IT disaster recovery that works well, works on everything that must be recovered. However, you must know about all those IT assets.

While it may be difficult to forget about a mainframe or a dedicated data centre, other data and applications may be “hiding in plain sight” on your desktop PC or smartphone, or tucked away in a departmental server or a cloud account.

Wherever they are, if files and programs have any significant impact (operational, reputational, compliance, or other) on your enterprise, you need to know about them. So, it’s time to put your discovery machine into gear and go out and find them.

There are essentially two ways of finding out about IT assets: by using software agents or by going agentless.
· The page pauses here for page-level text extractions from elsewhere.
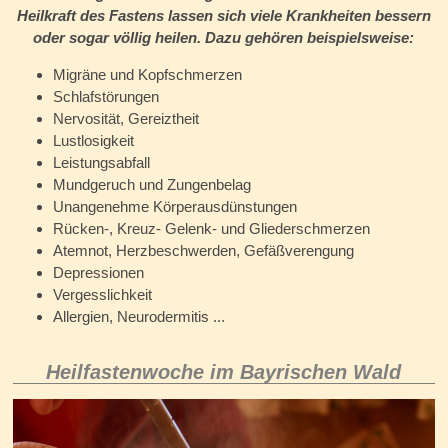
Heilkraft des Fastens lassen sich viele Krankheiten bessern
oder sogar völlig heilen. Dazu gehören beispielsweise:
Migräne und Kopfschmerzen
Schlafstörungen
Nervosität, Gereiztheit
Lustlosigkeit
Leistungsabfall
Mundgeruch und Zungenbelag
Unangenehme Körperausdünstungen
Rücken-, Kreuz- Gelenk- und Gliederschmerzen
Atemnot, Herzbeschwerden, Gefäßverengung
Depressionen
Vergesslichkeit
Allergien, Neurodermitis ...
Heilfastenwoche im Bayrischen Wald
The agentless approach has several advantages.

There is no need for any intrusive procedure of installing an extra program, you won’t run the risk of forgetting to install an agent on some out of the way system, and you are unlikely trigger excessive change control procedures.

But whichever approach you choose, your implementation must be able to discover assets inside and outside the corporate perimeter, as well as identifying new assets as they are created or added.
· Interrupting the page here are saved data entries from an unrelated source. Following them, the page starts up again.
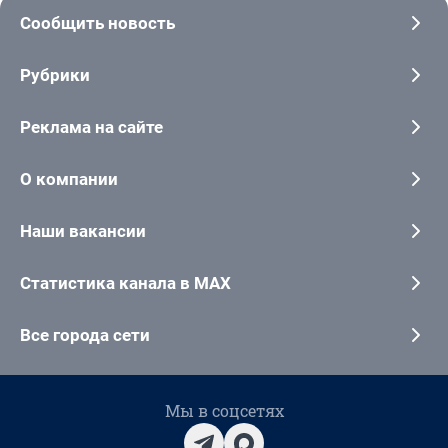
Сообщить новость
Рубрики
Реклама на сайте
О компании
Наши вакансии
Статистика канала в MAX
Все города сети
Мы в соцсетях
It is possible that you have already put such asset discovery procedures in place, to improve asset management and return on investment.

If so, the information gathered must be easy to use to keep disaster recovery plans up to date, and to act fast in case of disaster.

For the same reasons, while it may take a day or two to find out about everything with your automated discovery tool, it should not take weeks either.

Next steps can include associating business intelligence or analytics software with your asset database, pulling in usage statistics, levels of connectedness with other systems, and other information to help you refine your disaster recovery priorities.

But remember that successful DR depends on knowing that an asset exists in the first place.